DirectX 12 exposes command queues for either graphics (called "Direct"), compute or copy tasks. In terms of provided functionality, each one is a super-set of the following one. The specification states that command queues can be executed concurrently by the device. However, the API does not limit the number of command queues in any way (at least I am not aware any limitation).
Apparently, different vendors handle this very different:
- Intel states in a recent presentation (slide 23) that currently their GPUs are not able to handle Graphics & Compute in parallel and that the copy engine has a weak throughput. They advise against the use of multiple graphics/compute queues.
- AMD started long time ago to advertise the use of queues / "asynchronous shaders" starting with Mantle and the current gen consoles. There are also some developers (example) that confirm significant performance gains by executing compute and graphics tasks in parallel.
- There has been recently some fuss about Nvidia not supporting asynchronous shader in the hardware: Using separate Graphics and Compute queue at once seems to make things slower which indicates driver emulation. Parallel copy operations, on the other hand, have been supported by CUDA for a very long time, which makes it clear that the DMA engine can work independently.
Is there any way to decide at runtime if it is meaningful to commit CommandLists to multiple CommandQueues instead of a single one? (given that former case does not involve much engineering-overhead)

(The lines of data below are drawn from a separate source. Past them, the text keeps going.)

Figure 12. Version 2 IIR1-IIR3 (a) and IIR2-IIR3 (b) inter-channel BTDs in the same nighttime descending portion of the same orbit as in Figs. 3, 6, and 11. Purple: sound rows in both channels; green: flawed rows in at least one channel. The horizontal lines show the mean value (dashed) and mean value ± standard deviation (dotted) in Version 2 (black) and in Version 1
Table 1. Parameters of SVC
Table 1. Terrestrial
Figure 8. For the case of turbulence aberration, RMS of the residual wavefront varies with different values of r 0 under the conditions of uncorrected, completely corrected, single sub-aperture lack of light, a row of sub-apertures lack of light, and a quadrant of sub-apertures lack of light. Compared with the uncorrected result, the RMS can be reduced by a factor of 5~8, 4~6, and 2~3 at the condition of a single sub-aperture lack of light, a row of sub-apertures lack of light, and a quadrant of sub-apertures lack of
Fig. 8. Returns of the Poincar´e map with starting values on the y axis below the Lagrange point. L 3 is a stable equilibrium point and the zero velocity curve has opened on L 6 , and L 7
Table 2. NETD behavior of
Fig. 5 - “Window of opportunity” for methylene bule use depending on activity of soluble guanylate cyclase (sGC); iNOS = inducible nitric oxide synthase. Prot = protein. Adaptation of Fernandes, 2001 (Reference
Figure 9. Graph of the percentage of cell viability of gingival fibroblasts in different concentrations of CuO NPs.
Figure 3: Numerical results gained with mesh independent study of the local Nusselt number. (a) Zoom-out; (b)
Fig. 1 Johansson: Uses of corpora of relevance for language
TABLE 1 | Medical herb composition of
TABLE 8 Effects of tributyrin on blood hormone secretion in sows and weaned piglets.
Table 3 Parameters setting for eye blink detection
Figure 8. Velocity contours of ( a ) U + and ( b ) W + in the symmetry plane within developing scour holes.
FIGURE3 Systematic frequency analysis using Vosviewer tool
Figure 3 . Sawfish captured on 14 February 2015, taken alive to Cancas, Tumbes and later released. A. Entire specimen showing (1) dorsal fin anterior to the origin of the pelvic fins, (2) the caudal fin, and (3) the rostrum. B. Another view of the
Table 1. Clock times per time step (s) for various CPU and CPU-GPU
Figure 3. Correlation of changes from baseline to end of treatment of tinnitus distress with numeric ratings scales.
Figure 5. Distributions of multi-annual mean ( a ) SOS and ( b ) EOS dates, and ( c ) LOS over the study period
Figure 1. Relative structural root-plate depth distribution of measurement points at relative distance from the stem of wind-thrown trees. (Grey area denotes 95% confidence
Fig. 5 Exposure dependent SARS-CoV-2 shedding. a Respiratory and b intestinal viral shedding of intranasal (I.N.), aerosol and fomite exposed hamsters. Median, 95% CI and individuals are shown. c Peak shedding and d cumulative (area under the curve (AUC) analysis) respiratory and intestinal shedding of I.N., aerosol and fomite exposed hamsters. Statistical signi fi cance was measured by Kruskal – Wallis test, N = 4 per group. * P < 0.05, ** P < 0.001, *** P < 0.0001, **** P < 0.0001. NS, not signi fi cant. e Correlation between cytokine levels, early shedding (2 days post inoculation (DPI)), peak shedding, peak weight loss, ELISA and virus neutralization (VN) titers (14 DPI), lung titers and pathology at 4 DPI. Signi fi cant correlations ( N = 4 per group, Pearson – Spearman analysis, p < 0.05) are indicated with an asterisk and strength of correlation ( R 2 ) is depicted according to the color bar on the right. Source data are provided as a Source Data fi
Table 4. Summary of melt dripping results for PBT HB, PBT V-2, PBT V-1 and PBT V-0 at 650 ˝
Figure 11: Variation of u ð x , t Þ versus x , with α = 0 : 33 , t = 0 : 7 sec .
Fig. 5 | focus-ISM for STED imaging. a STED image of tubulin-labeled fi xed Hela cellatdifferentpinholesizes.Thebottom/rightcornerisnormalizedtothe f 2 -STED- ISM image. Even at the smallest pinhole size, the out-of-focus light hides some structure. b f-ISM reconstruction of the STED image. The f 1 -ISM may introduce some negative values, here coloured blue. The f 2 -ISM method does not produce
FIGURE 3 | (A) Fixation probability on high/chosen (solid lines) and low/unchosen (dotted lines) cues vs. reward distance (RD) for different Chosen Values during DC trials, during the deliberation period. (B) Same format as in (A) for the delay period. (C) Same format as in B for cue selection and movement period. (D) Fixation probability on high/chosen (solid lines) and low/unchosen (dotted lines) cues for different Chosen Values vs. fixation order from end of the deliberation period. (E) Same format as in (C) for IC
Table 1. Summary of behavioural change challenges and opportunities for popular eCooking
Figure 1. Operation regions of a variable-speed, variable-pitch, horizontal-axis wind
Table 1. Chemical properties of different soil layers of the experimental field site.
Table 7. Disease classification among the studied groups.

While I can easily see how it is useful to perform memory operations parallel to compute/graphics operations, it strikes me as unnecessarily complicated to run multiple compute and graphics processes in parallel (unless there is no major perf. benefit). It is also not clear to me, how this can lead to significantly better performance anyways; except for pathological cases where many small sequential tasks are not able to generate enough GPU load.